Since crypto assets are now categorized as financial instruments, anti money laundering (hereinafter: “AML”) obligations apply to entities engaged in virtual currencies, specifically to crypto exchanges and wallet providers. From January 2020, any entities working at crypto custody business were obliged to apply for a license with BaFin and meet authorization requirements for crypto custody business. Applicants will need to prove that they have minimum capital in the amount of EUR 125,000 and the business crypto custody business is managed by the reliable and qualified director. Moreover, the service providers must ensure that they have proper business organization in relation to IT strategy and security.
Further AML rules
As part of the implication of EU regulation 2015/847 (money transfer regulation), Germany has also introduced a Crypto Asset Transfer Ordinance which came into force from October 1, 2021. The ordinance is intended to impose stronger customer due diligence obligations on crypto asset transfers carried out by virtual asset service providers to prevent money laundering and counterfeit terrorist financing.
Besides, being a member of FATF (Financial Action Task Force), Germany complies with strict risk based approach policies, inter alia, enhanced due diligence and know your customer requirements.

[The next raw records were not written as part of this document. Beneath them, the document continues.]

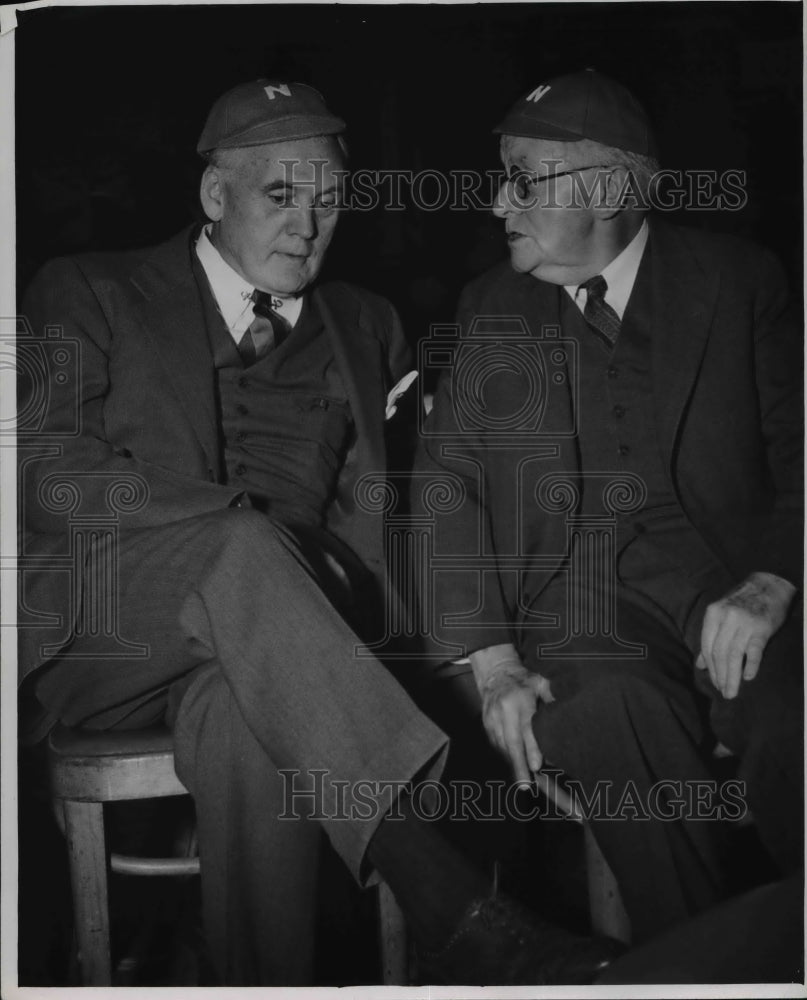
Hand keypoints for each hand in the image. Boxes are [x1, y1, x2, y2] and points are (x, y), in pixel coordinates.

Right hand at [469, 644, 553, 787]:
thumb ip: (553, 696)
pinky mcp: (486, 724)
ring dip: (513, 764)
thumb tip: (568, 713)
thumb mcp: (540, 682)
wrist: (495, 674)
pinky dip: (505, 756)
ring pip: (503, 746)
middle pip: (512, 742)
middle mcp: (503, 710)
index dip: (532, 747)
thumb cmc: (524, 681)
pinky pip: (496, 744)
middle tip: (525, 785)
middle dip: (518, 765)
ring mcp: (492, 718)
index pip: (526, 727)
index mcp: (520, 699)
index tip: (537, 765)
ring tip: (522, 781)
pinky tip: (514, 765)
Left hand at [696, 571, 795, 698]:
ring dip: (732, 676)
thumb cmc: (742, 602)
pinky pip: (754, 651)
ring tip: (732, 691)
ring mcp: (744, 623)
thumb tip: (699, 665)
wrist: (769, 585)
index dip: (710, 667)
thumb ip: (710, 638)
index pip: (707, 646)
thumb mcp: (721, 615)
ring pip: (733, 655)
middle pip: (719, 653)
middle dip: (720, 676)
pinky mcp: (761, 628)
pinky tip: (748, 677)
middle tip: (724, 692)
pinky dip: (750, 665)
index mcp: (713, 614)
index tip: (714, 683)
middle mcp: (727, 618)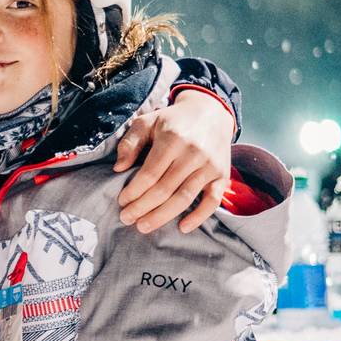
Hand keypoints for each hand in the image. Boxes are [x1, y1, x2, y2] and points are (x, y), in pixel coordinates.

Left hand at [114, 91, 233, 233]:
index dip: (134, 191)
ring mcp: (209, 166)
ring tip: (143, 226)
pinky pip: (212, 201)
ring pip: (184, 198)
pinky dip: (199, 217)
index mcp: (172, 139)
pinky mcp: (222, 175)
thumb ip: (130, 142)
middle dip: (142, 208)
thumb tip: (118, 168)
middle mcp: (193, 153)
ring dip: (162, 216)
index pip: (149, 174)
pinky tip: (182, 227)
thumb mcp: (147, 122)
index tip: (121, 202)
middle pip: (164, 189)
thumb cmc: (172, 121)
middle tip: (126, 218)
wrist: (210, 113)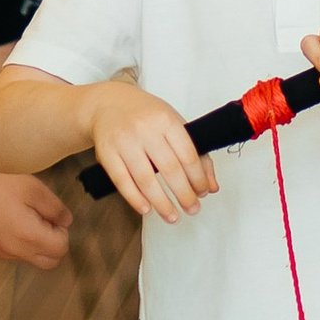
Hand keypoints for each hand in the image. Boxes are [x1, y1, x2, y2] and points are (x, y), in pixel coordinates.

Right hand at [0, 171, 70, 269]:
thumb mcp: (34, 189)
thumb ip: (55, 208)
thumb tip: (66, 222)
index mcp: (30, 237)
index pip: (62, 248)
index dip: (62, 231)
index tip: (50, 214)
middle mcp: (18, 251)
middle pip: (51, 261)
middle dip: (54, 242)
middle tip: (43, 219)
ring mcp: (5, 253)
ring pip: (35, 259)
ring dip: (40, 245)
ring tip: (27, 218)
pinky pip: (19, 255)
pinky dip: (24, 244)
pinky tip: (14, 222)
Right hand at [91, 90, 216, 223]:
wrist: (108, 103)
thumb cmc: (146, 116)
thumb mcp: (174, 124)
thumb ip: (196, 153)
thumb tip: (212, 186)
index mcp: (166, 120)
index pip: (188, 154)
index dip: (198, 178)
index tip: (203, 192)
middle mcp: (145, 129)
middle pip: (169, 169)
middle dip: (184, 194)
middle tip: (192, 209)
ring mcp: (125, 141)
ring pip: (146, 179)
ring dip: (162, 203)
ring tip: (173, 216)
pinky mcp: (107, 153)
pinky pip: (122, 181)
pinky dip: (135, 199)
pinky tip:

In line with that, on 14th of June, the federal government announced an updated hearing on the draft bills that binds crypto asset service providers to enforce travel rules, specifically to establish a minimum threshold for declaring the information on parties to a cryptocurrency transaction over a USD/EUR 1000.
Recent regulatory changes
Germany is slowly, but surely legitimizing the usage of crypto assets. The Federal Council passed the Fund Location Act, which became effective from July 2021, to enable domestic special funds (open-ended domestic special AIFs with fixed investment terms) to allocate up to 20% of their assets portfolio under management in crypto assets. The government has adapted to the existing limits of the German Capital Investment Code (KAGB), which provides an avoidance of over-allocation of funds in specific classes of asset. 20% allowance in virtual asset allocation is expected to foster Germany’s position as a financial investment center.
The government highlights the necessity of case-by-case analysis and technology neutral methods when determining the legal nature of various digital assets, and swiftly moving to legitimating their usage. Regulatory updates however do not stick to definition standards and are becoming more open to new technological asset classes, in order not to stifle innovation. However, the financial industry is still in the initial stage of integration of crypto investments, along with contemporary issues over infrastructure and experience. While legitimizing digital ledger technologies will lead to potential business models for financial institutions in the token economy. Thus, an extensive and transparent regulatory approach will promote trust so investors can make informed decisions.
The content of this article is intended to provide a general guide to the subject matter, not be considered as a legal consultation.